К тому же ведь именно культурно всесторонне развитый человек, по мнению Эвальда Ильенкова, при прочих равных условиях и работает на любом месте лучше. И никаких комплексов, добавлю от себя, не возникает у него, если приходится заниматься не "той" работой, то ли в смысле пониженной квалификации, то ли просто недостаточно интересной. Плохо тому, над кем тяготеют идеологические гордыни недавнего прошлого, где мало было призванных и где обычное объявляется чуть ли не исключительным. Человек, образовавший себя, стремящийся к облагороженному образу в себе, более реально видит любую работу необходимым звеном в разделенном земном трудовом сотрудничестве людей. Такой человек найдет, где и как утолить свои духовные потребности. К тому же, скорее всего, он сделает и неинтересную работу для себя интересной. И тем более жаль, что умница Ильенков так рано ушел из жизни. Эта логика осталась неразвитой в нашей науке.
В 1860 году Герцен писал своему взрослому сыну: "Будь профессором, но для этого развей в себе научные понимания, куча сведений ничего не сделает, а пуще всего будь, пожалуй, и не профессором, будь просто человеком - но человеком развитым".

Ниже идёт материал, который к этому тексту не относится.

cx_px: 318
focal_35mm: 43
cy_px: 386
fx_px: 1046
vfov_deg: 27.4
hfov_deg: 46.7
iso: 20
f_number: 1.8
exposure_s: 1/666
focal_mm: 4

А еще раньше, после окончания московского университета, А. Герцен предложил Н. Огареву: вот теперь-то давай займемся своим образованием. Герцен так и поступил. Огарев же, строго говоря, ограничился горячо высказанным согласием. В результате Г.Н. Вырубов, редактор первого десятитомного собрания сочинений Герцена, вышедшего в Женеве, вспоминает: "Странное дело: несмотря на то, что Огарев был и по образованию и по уму неизмеримо ниже Герцена, он имел на него значительное, и далеко не всегда благотворное, влияние. Для меня, знавшего хорошо их взаимные отношения, не подлежит никакому сомнению, что многие из крупных ошибок Герцена лежат на совести несомненно благонамеренного, но не менее несомненно неуравновешенного и упрямого Николая Павловича, который в шестидесятых годах находился всецело под ферулой Бакунина и разношерстной толпы окружавших его молодых революционеров".

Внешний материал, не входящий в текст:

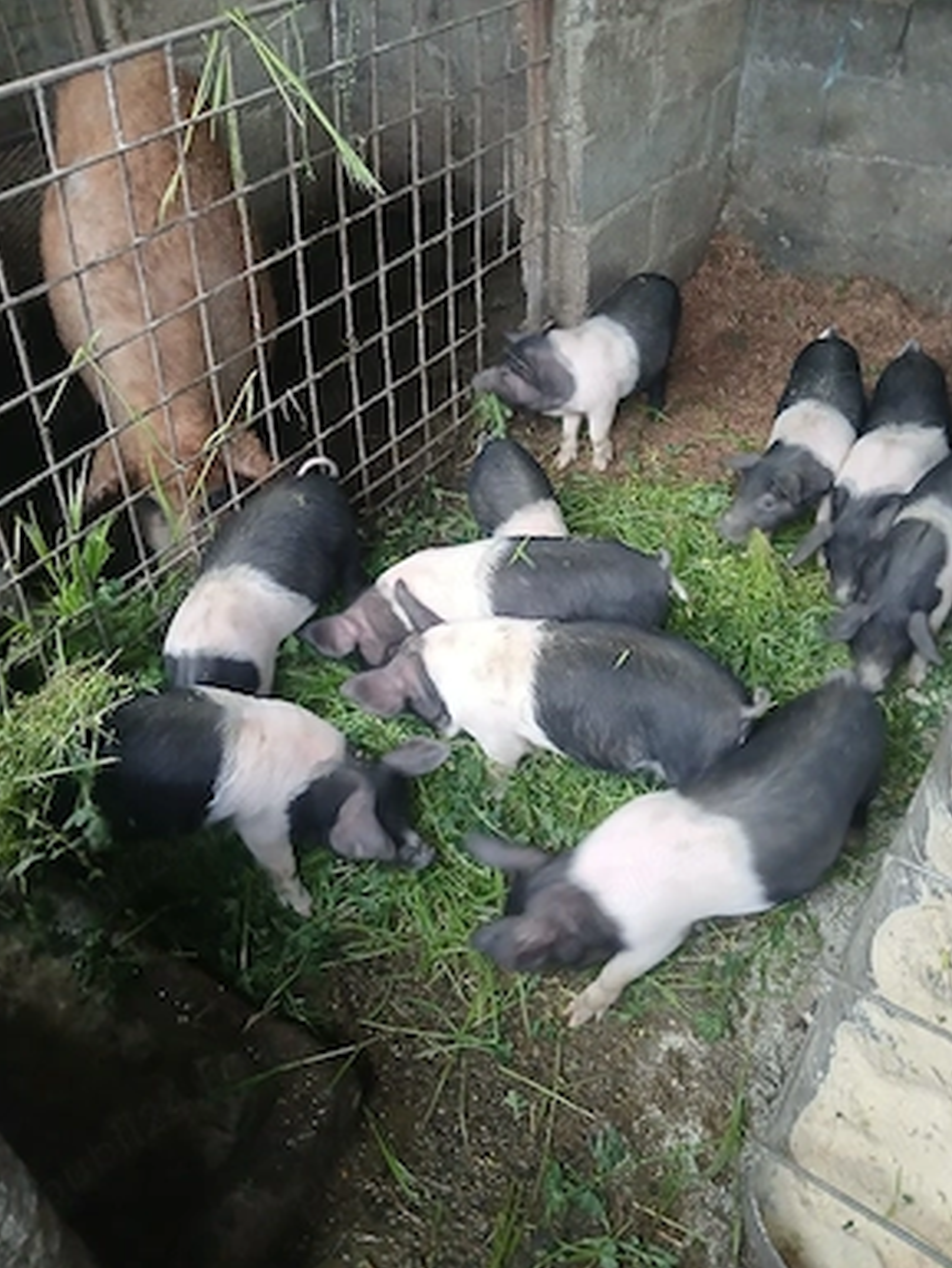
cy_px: 655
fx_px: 990
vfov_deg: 65.3
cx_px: 461
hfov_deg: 51.4
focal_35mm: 27
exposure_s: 1/25.1
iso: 400
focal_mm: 3.98
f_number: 1.8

Разумеется, отрывок из воспоминаний Вырубова приведен здесь не для того, чтобы подчеркнуть негативное влияние Огарева на Герцена, а чтобы более зримо обозначить разницу между ними в том, о чем здесь речь.
Подчеркну еще, что в те времена формирование "человека облагороженного образа" оставалось чаще всего домашней проблемой. Потому и затрагивалась она во многом не в текущей публицистике, а в письмах, воспоминаниях, дневниках. Разумеется, всерьез. Публично же речь шла обычно не об освобождении отдельного человека, не об обращении сначала к его личной совести, что пыталось совершить почти за два тысячелетия до этого раннее христианство, адресовались прежде всего к сословиям, классам, общностям. К власти, наконец.
Так трактовались проблемы общего дела.
Уже двадцать лет спустя, - поколением детей шестидесятников прошлого века - предпринималась попытка изменить духовную, гуманитарную ситуацию. Изменить прежде всего обращением к самому себе. "В сутолоке провинциальной жизни", то есть на страницах своей книги под таким названием, Н.Г.Гарин-Михайловский признается и себе, и всем, что он долго находился "в блаженном неведении относительно того, кто он и что он в жизни". И тут же следующее: "Но уж слишком выстрадал я свое дипломное невежество, связанное к тому же с натурой, неудержимо стремящейся хотя и к чисто-практической деятельности, но всегда с добрыми намерениями на общую пользу. Понять эту пользу, понять себя, найти свою точку приложения, - понять, осмыслить, обосновать всем тем знанием, которое имеется в копилке человечества, - вот задача, перед которой отступили на задний план все вопросы ложного самолюбия. И эти пять лет были моим вторым университетом, в котором я действительно работал так, как не умеют или не могут работать, преследуя дипломные только знания".